Work to complete
Arrange every line of the listing below as a numbered list, omitting the blank lines.

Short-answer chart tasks
● ● ● ● ● ● ●
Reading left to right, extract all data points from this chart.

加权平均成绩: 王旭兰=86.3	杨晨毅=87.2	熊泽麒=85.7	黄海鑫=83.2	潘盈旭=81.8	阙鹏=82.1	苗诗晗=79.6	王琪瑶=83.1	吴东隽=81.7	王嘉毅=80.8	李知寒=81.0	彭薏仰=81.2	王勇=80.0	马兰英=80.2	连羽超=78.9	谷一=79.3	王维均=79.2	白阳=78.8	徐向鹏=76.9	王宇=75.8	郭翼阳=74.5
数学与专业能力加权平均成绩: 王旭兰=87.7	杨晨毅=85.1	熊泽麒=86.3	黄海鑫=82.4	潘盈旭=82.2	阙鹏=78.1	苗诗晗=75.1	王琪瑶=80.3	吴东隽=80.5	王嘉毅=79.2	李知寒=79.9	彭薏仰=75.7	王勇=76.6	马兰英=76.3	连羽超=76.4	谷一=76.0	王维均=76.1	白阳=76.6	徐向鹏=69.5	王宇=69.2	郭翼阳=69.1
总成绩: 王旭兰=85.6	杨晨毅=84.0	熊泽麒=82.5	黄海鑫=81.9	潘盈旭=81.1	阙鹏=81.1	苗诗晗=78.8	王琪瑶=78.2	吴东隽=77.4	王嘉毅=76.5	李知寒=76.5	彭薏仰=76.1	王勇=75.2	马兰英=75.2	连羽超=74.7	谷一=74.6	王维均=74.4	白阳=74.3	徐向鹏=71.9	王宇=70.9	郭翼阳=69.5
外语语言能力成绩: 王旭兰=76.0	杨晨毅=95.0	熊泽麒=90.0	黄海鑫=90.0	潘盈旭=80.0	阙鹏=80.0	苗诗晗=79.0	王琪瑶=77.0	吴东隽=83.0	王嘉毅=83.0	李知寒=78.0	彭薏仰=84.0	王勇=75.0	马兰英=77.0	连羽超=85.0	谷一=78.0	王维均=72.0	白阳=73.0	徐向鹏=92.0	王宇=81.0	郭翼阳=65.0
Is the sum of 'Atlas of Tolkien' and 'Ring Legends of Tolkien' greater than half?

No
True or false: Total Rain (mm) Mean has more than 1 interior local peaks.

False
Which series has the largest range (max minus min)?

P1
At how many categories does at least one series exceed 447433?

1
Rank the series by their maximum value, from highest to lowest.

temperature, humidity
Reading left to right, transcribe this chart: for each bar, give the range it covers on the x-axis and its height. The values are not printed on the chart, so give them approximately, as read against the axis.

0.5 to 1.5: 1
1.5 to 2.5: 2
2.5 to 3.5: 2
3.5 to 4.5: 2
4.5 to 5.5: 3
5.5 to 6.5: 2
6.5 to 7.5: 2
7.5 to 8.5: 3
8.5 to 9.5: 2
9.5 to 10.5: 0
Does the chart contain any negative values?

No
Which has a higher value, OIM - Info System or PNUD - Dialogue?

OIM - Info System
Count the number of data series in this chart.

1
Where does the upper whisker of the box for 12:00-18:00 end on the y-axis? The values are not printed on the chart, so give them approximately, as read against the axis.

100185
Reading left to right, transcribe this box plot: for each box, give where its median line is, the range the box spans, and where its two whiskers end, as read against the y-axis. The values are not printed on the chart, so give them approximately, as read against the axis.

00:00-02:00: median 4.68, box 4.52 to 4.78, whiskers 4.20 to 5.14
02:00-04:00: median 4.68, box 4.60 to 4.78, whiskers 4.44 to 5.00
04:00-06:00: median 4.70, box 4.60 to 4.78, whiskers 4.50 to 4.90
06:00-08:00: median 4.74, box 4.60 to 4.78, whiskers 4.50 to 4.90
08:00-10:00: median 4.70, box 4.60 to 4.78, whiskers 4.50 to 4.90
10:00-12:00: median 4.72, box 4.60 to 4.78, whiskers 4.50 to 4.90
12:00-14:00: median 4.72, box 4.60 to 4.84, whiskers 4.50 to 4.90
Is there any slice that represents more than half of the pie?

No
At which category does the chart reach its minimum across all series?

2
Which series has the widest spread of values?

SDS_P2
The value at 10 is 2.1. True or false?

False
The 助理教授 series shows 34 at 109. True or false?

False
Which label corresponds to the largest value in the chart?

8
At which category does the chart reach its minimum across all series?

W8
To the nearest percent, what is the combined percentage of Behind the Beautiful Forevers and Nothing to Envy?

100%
● ● ● ● ● ● ●
Response
1. Reading left to right, extract all data points from this chart.
2. 加权平均成绩: 王旭兰=86.3	杨晨毅=87.2	熊泽麒=85.7	黄海鑫=83.2	潘盈旭=81.8	阙鹏=82.1	苗诗晗=79.6	王琪瑶=83.1	吴东隽=81.7	王嘉毅=80.8	李知寒=81.0	彭薏仰=81.2	王勇=80.0	马兰英=80.2	连羽超=78.9	谷一=79.3	王维均=79.2	白阳=78.8	徐向鹏=76.9	王宇=75.8	郭翼阳=74.5
3. 数学与专业能力加权平均成绩: 王旭兰=87.7	杨晨毅=85.1	熊泽麒=86.3	黄海鑫=82.4	潘盈旭=82.2	阙鹏=78.1	苗诗晗=75.1	王琪瑶=80.3	吴东隽=80.5	王嘉毅=79.2	李知寒=79.9	彭薏仰=75.7	王勇=76.6	马兰英=76.3	连羽超=76.4	谷一=76.0	王维均=76.1	白阳=76.6	徐向鹏=69.5	王宇=69.2	郭翼阳=69.1
4. 总成绩: 王旭兰=85.6	杨晨毅=84.0	熊泽麒=82.5	黄海鑫=81.9	潘盈旭=81.1	阙鹏=81.1	苗诗晗=78.8	王琪瑶=78.2	吴东隽=77.4	王嘉毅=76.5	李知寒=76.5	彭薏仰=76.1	王勇=75.2	马兰英=75.2	连羽超=74.7	谷一=74.6	王维均=74.4	白阳=74.3	徐向鹏=71.9	王宇=70.9	郭翼阳=69.5
5. 外语语言能力成绩: 王旭兰=76.0	杨晨毅=95.0	熊泽麒=90.0	黄海鑫=90.0	潘盈旭=80.0	阙鹏=80.0	苗诗晗=79.0	王琪瑶=77.0	吴东隽=83.0	王嘉毅=83.0	李知寒=78.0	彭薏仰=84.0	王勇=75.0	马兰英=77.0	连羽超=85.0	谷一=78.0	王维均=72.0	白阳=73.0	徐向鹏=92.0	王宇=81.0	郭翼阳=65.0
6. Is the sum of 'Atlas of Tolkien' and 'Ring Legends of Tolkien' greater than half?
7. No
8. True or false: Total Rain (mm) Mean has more than 1 interior local peaks.
9. False
10. Which series has the largest range (max minus min)?
11. P1
12. At how many categories does at least one series exceed 447433?
13. 1
14. Rank the series by their maximum value, from highest to lowest.
15. temperature, humidity
16. Reading left to right, transcribe this chart: for each bar, give the range it covers on the x-axis and its height. The values are not printed on the chart, so give them approximately, as read against the axis.
17. 0.5 to 1.5: 1
18. 1.5 to 2.5: 2
19. 2.5 to 3.5: 2
20. 3.5 to 4.5: 2
21. 4.5 to 5.5: 3
22. 5.5 to 6.5: 2
23. 6.5 to 7.5: 2
24. 7.5 to 8.5: 3
25. 8.5 to 9.5: 2
26. 9.5 to 10.5: 0
27. Does the chart contain any negative values?
28. No
29. Which has a higher value, OIM - Info System or PNUD - Dialogue?
30. OIM - Info System
31. Count the number of data series in this chart.
32. 1
33. Where does the upper whisker of the box for 12:00-18:00 end on the y-axis? The values are not printed on the chart, so give them approximately, as read against the axis.
34. 100185
35. Reading left to right, transcribe this box plot: for each box, give where its median line is, the range the box spans, and where its two whiskers end, as read against the y-axis. The values are not printed on the chart, so give them approximately, as read against the axis.
36. 00:00-02:00: median 4.68, box 4.52 to 4.78, whiskers 4.20 to 5.14
37. 02:00-04:00: median 4.68, box 4.60 to 4.78, whiskers 4.44 to 5.00
38. 04:00-06:00: median 4.70, box 4.60 to 4.78, whiskers 4.50 to 4.90
39. 06:00-08:00: median 4.74, box 4.60 to 4.78, whiskers 4.50 to 4.90
40. 08:00-10:00: median 4.70, box 4.60 to 4.78, whiskers 4.50 to 4.90
41. 10:00-12:00: median 4.72, box 4.60 to 4.78, whiskers 4.50 to 4.90
42. 12:00-14:00: median 4.72, box 4.60 to 4.84, whiskers 4.50 to 4.90
43. Is there any slice that represents more than half of the pie?
44. No
45. At which category does the chart reach its minimum across all series?
46. 2
47. Which series has the widest spread of values?
48. SDS_P2
49. The value at 10 is 2.1. True or false?
50. False
51. The 助理教授 series shows 34 at 109. True or false?
52. False
53. Which label corresponds to the largest value in the chart?
54. 8
55. At which category does the chart reach its minimum across all series?
56. W8
57. To the nearest percent, what is the combined percentage of Behind the Beautiful Forevers and Nothing to Envy?
58. 100%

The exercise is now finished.